(Beginning of DATA RECORDS)

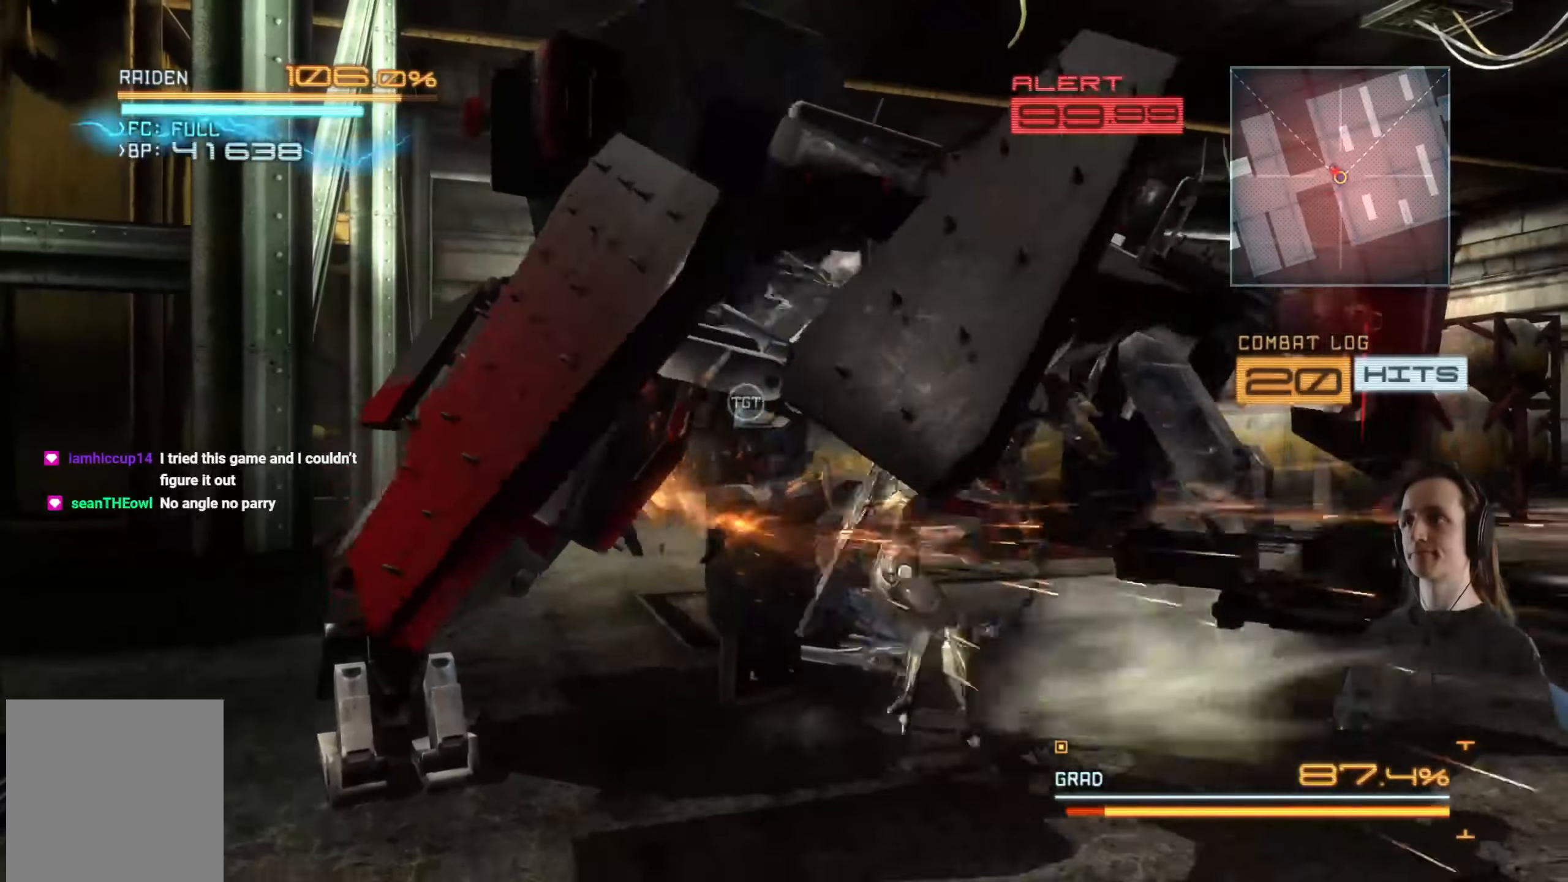
{"buttons": ["Y"], "left_stick": "center", "right_stick": "center", "events": [[17, "Y", "down"], [83, "Y", "up"], [167, "Y", "down"], [250, "Y", "up"], [317, "Y", "down"], [400, "Y", "up"], [467, "Y", "down"]]}
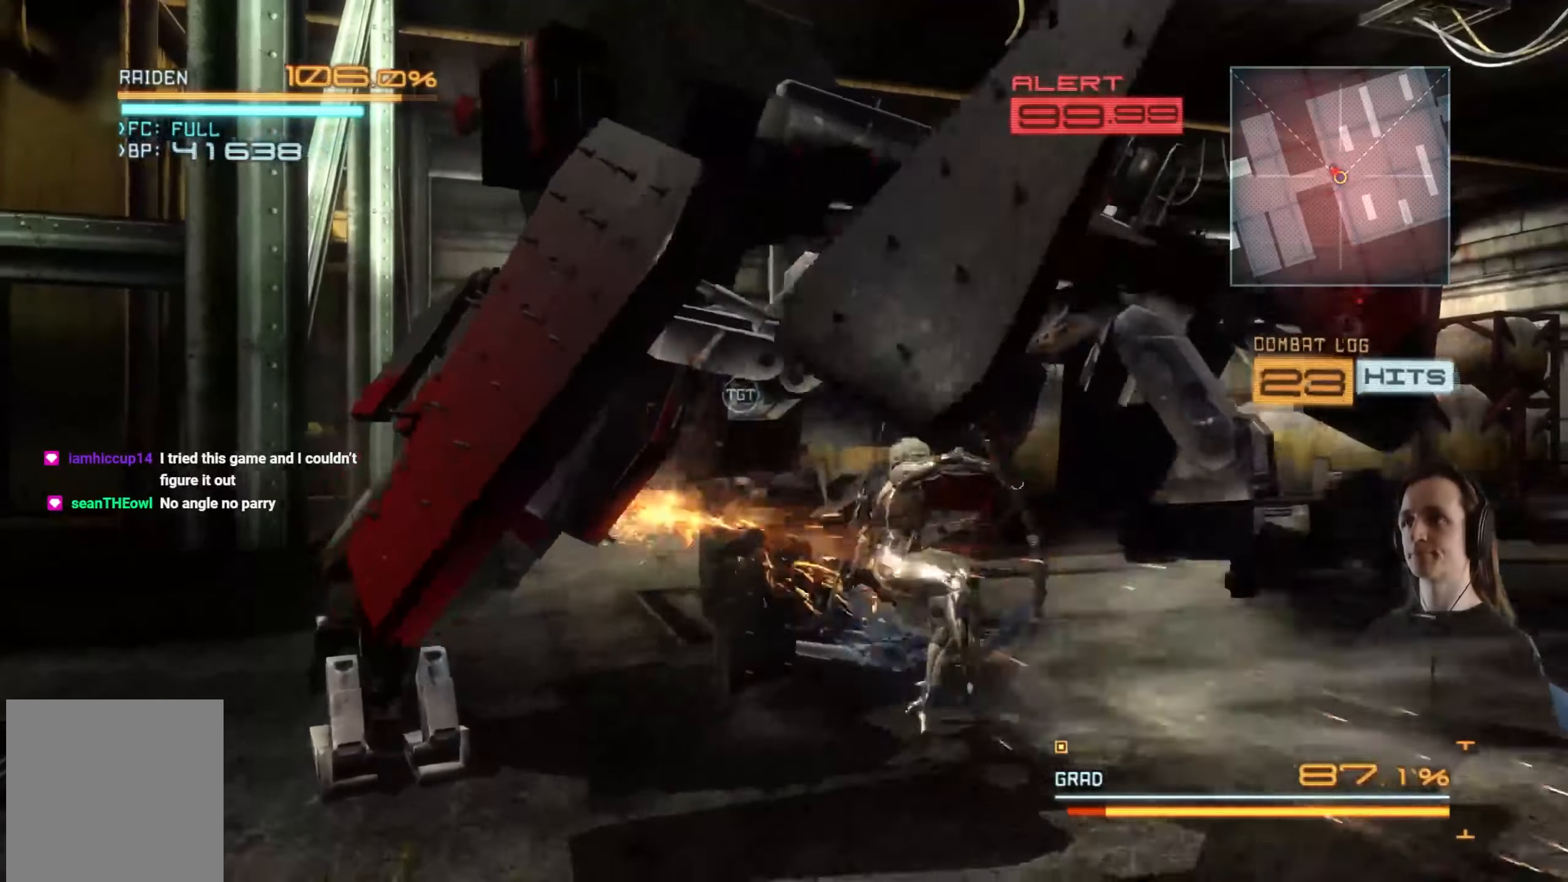
{"buttons": ["Y"], "left_stick": "center", "right_stick": "center", "events": [[50, "Y", "up"], [133, "Y", "down"], [200, "Y", "up"], [283, "Y", "down"], [367, "Y", "up"], [433, "Y", "down"]]}
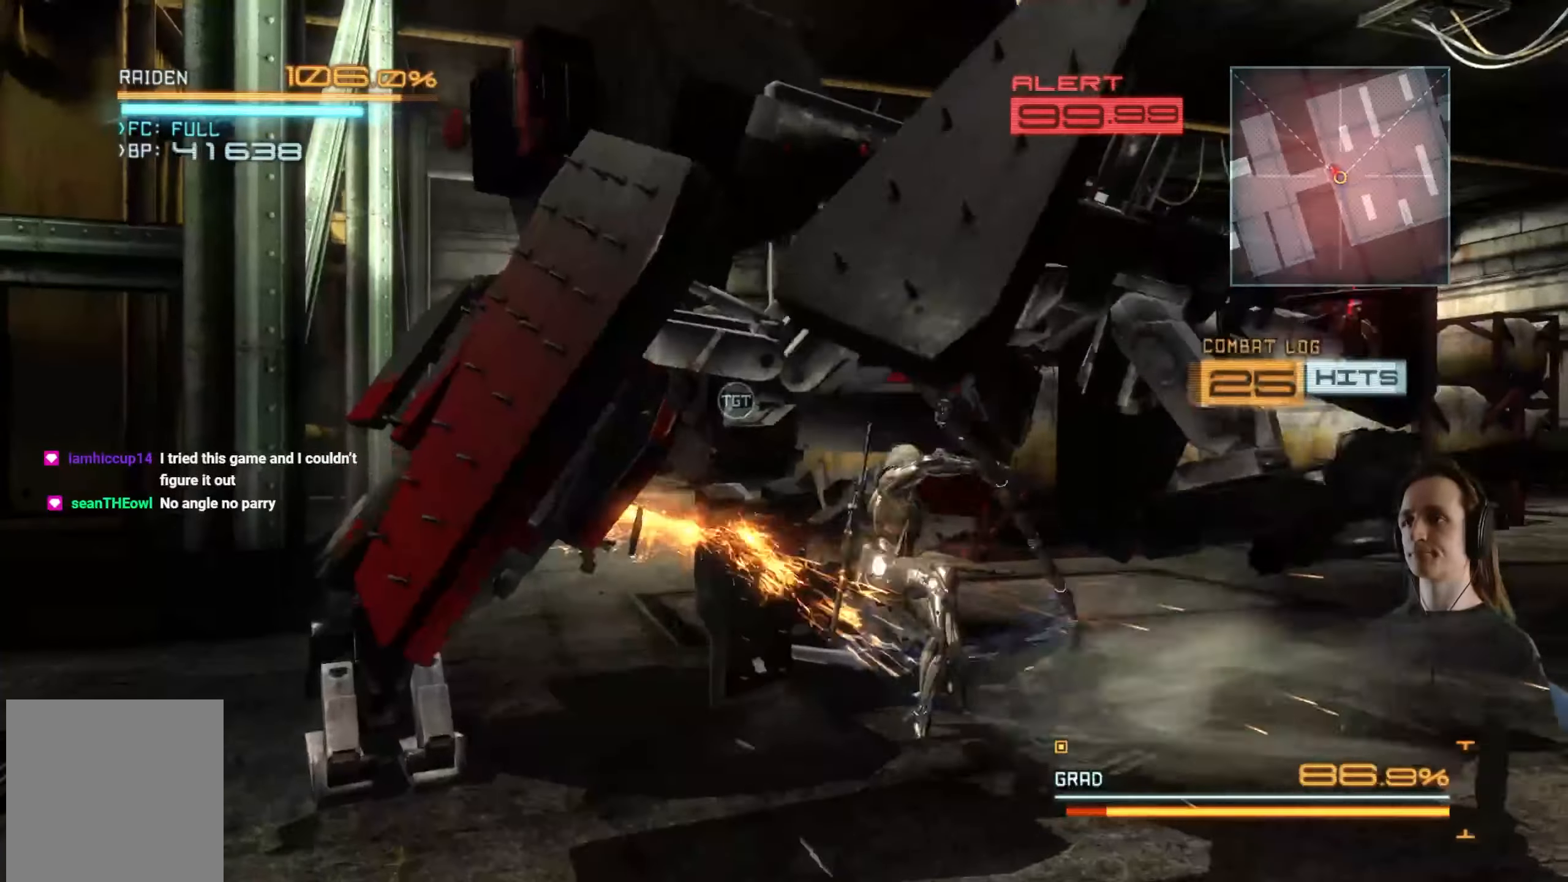
{"buttons": [], "left_stick": "center", "right_stick": "center", "events": [[17, "Y", "up"], [83, "Y", "down"], [167, "Y", "up"], [217, "Y", "down"], [317, "Y", "up"], [383, "Y", "down"], [467, "Y", "up"]]}
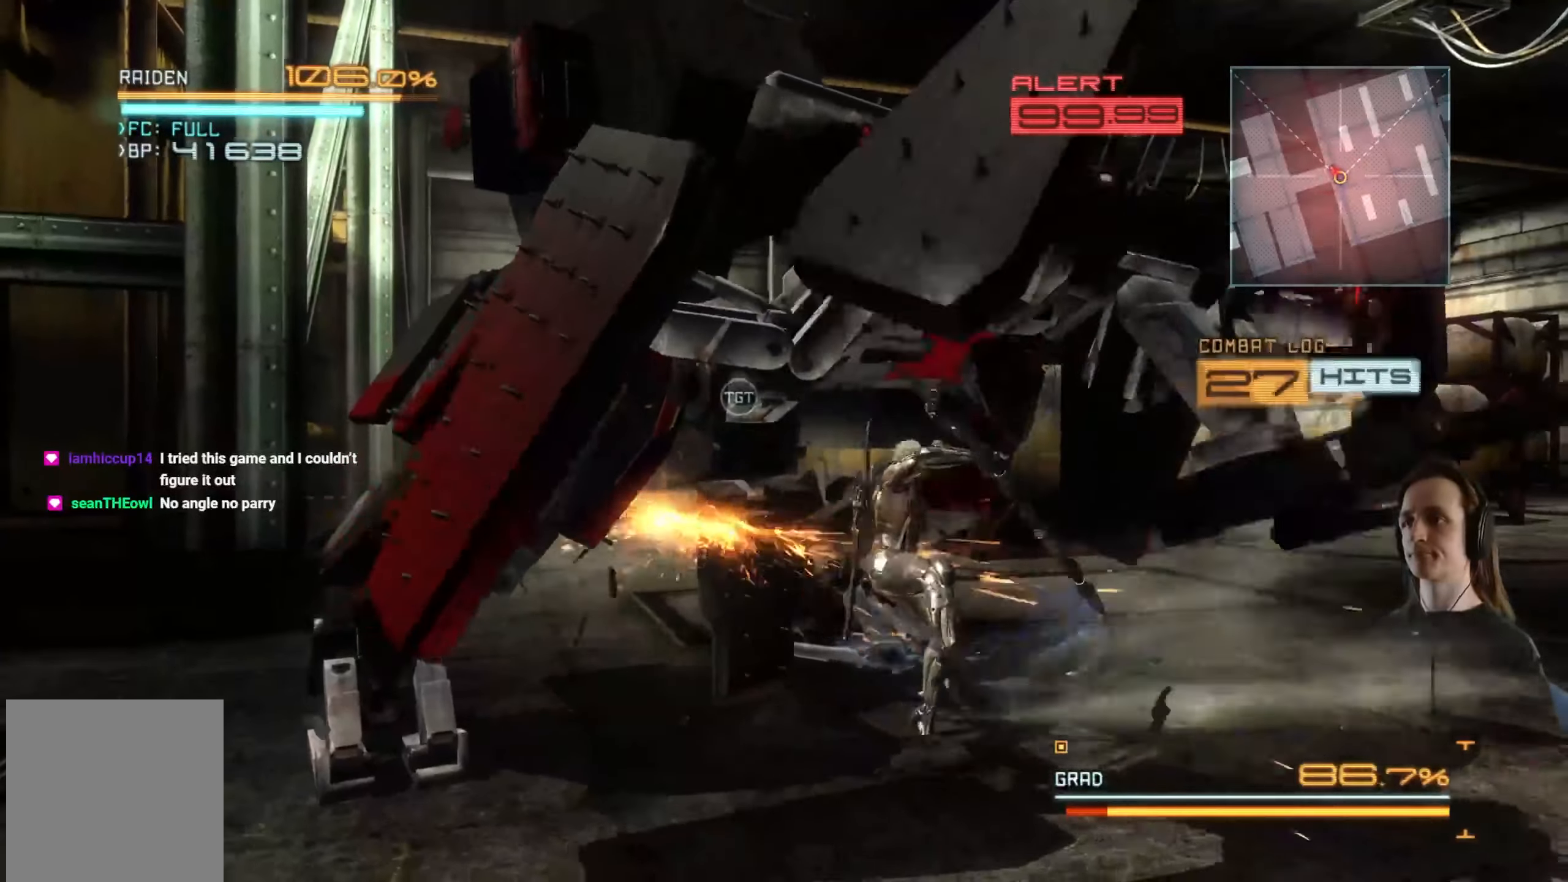
{"buttons": ["Y"], "left_stick": "center", "right_stick": "center", "events": [[33, "Y", "down"], [117, "Y", "up"], [183, "Y", "down"], [267, "Y", "up"], [333, "Y", "down"], [417, "Y", "up"], [483, "Y", "down"]]}
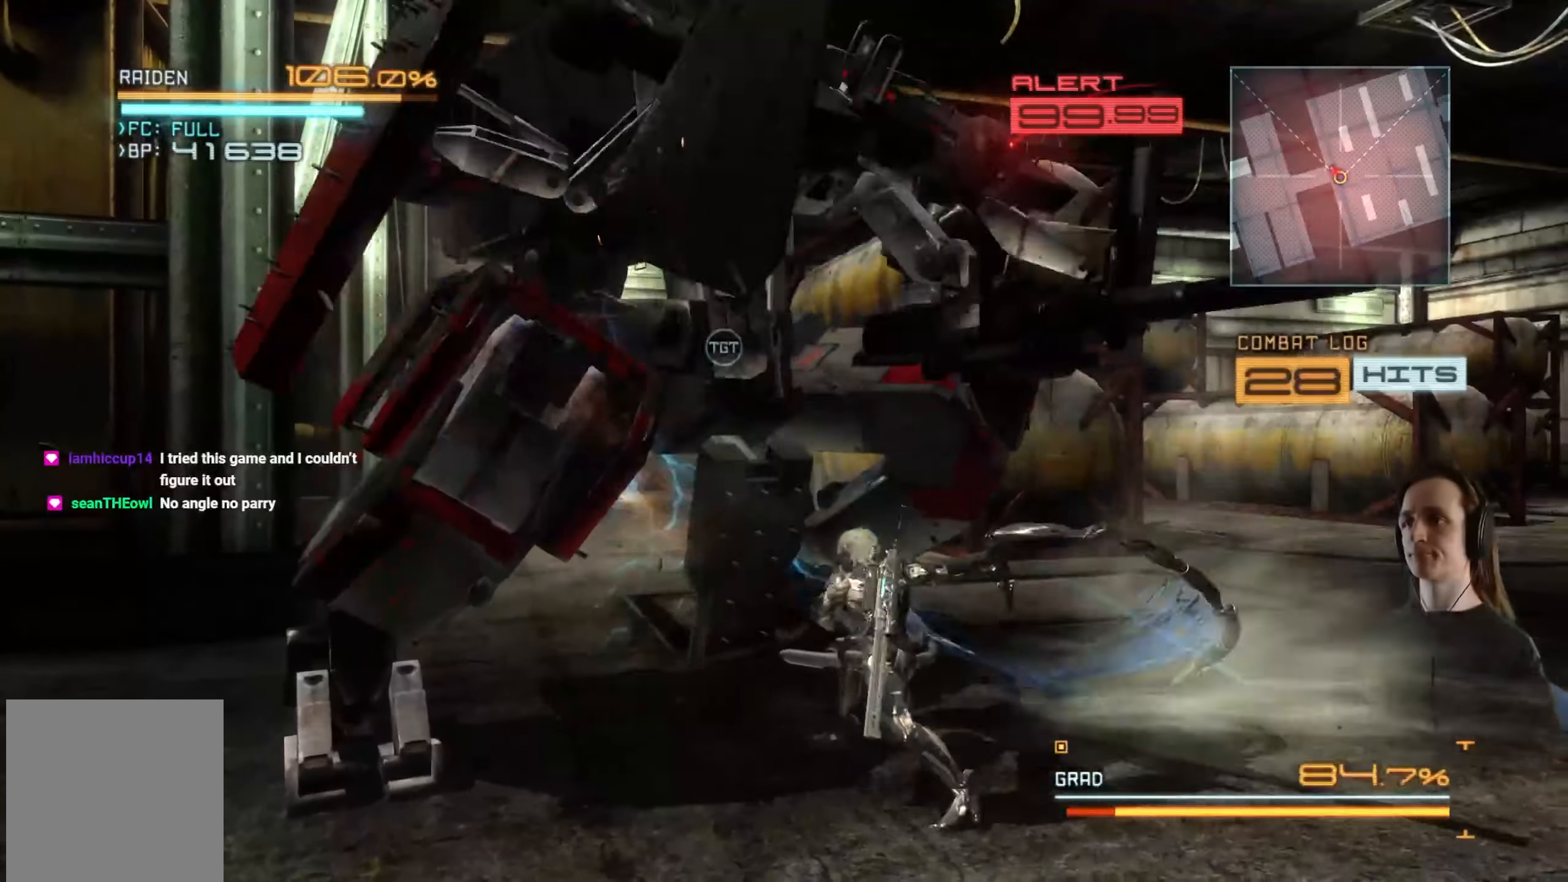
{"buttons": ["L2"], "left_stick": "up-left", "right_stick": "center", "events": [[67, "Y", "up"], [150, "Y", "down"], [250, "L2", "down"], [250, "Y", "up"], [417, "X", "down"], [467, "left_stick", "up-left"], [500, "X", "up"]]}
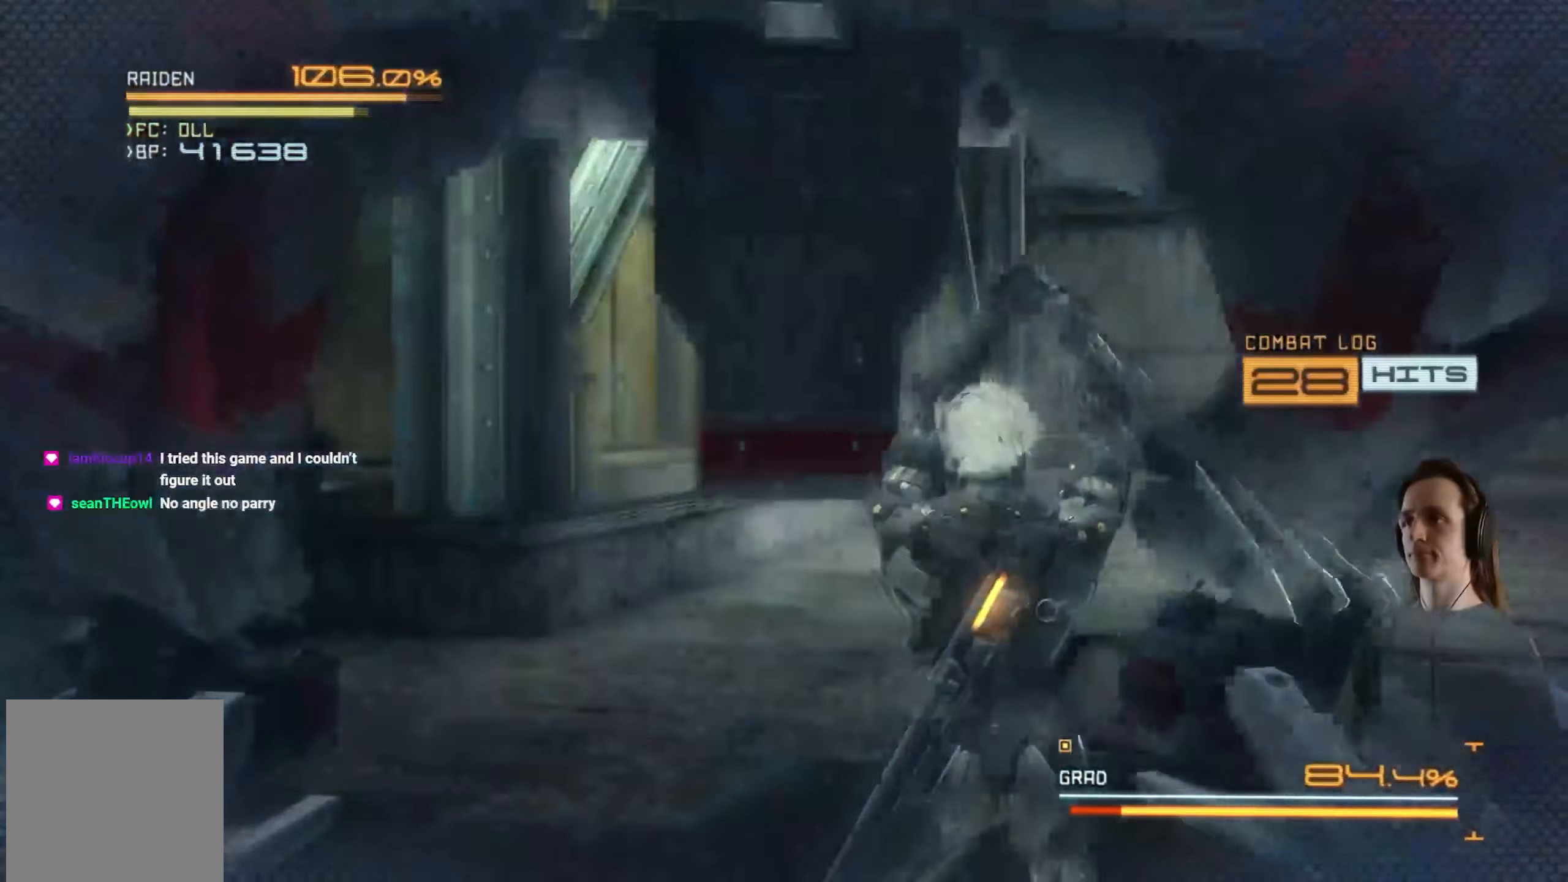
{"buttons": ["L2"], "left_stick": "center", "right_stick": "center", "events": [[67, "X", "down"], [117, "left_stick", "up"], [150, "X", "up"], [233, "X", "down"], [317, "X", "up"], [384, "X", "down"], [467, "left_stick", "center"], [484, "X", "up"]]}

(End of DATA RECORDS)

ACTIVITY: Write out the entries again, word for word. No images.

RESPONSE:
{"buttons": ["Y"], "left_stick": "center", "right_stick": "center", "events": [[17, "Y", "down"], [83, "Y", "up"], [167, "Y", "down"], [250, "Y", "up"], [317, "Y", "down"], [400, "Y", "up"], [467, "Y", "down"]]}
{"buttons": ["Y"], "left_stick": "center", "right_stick": "center", "events": [[50, "Y", "up"], [133, "Y", "down"], [200, "Y", "up"], [283, "Y", "down"], [367, "Y", "up"], [433, "Y", "down"]]}
{"buttons": [], "left_stick": "center", "right_stick": "center", "events": [[17, "Y", "up"], [83, "Y", "down"], [167, "Y", "up"], [217, "Y", "down"], [317, "Y", "up"], [383, "Y", "down"], [467, "Y", "up"]]}
{"buttons": ["Y"], "left_stick": "center", "right_stick": "center", "events": [[33, "Y", "down"], [117, "Y", "up"], [183, "Y", "down"], [267, "Y", "up"], [333, "Y", "down"], [417, "Y", "up"], [483, "Y", "down"]]}
{"buttons": ["L2"], "left_stick": "up-left", "right_stick": "center", "events": [[67, "Y", "up"], [150, "Y", "down"], [250, "L2", "down"], [250, "Y", "up"], [417, "X", "down"], [467, "left_stick", "up-left"], [500, "X", "up"]]}
{"buttons": ["L2"], "left_stick": "center", "right_stick": "center", "events": [[67, "X", "down"], [117, "left_stick", "up"], [150, "X", "up"], [233, "X", "down"], [317, "X", "up"], [384, "X", "down"], [467, "left_stick", "center"], [484, "X", "up"]]}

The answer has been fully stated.